— TASK INSTRUCTIONS —
Rewrite every line of the items below as a numbered list, skipping any blank lines. Leave the pictures out.

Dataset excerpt
--------------------------------------------------

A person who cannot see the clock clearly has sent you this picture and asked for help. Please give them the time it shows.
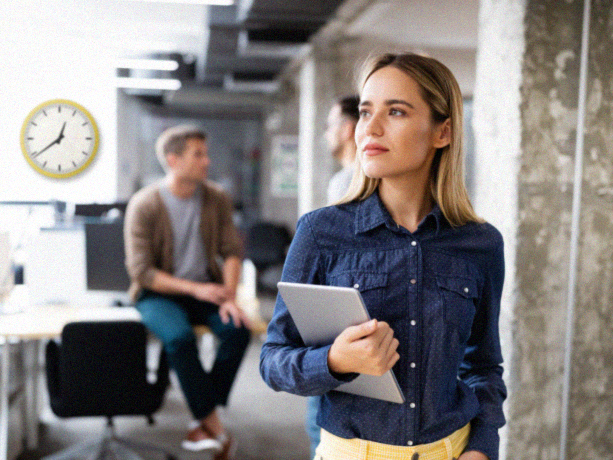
12:39
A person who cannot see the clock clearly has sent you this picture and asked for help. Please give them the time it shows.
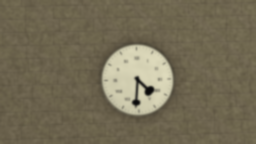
4:31
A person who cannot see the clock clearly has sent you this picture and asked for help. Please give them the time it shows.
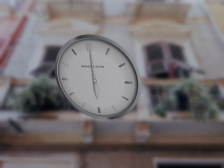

--------------------------------------------------

— FINISHED EXERCISE —
1. A person who cannot see the clock clearly has sent you this picture and asked for help. Please give them the time it shows.
2. 12:39
3. A person who cannot see the clock clearly has sent you this picture and asked for help. Please give them the time it shows.
4. 4:31
5. A person who cannot see the clock clearly has sent you this picture and asked for help. Please give them the time it shows.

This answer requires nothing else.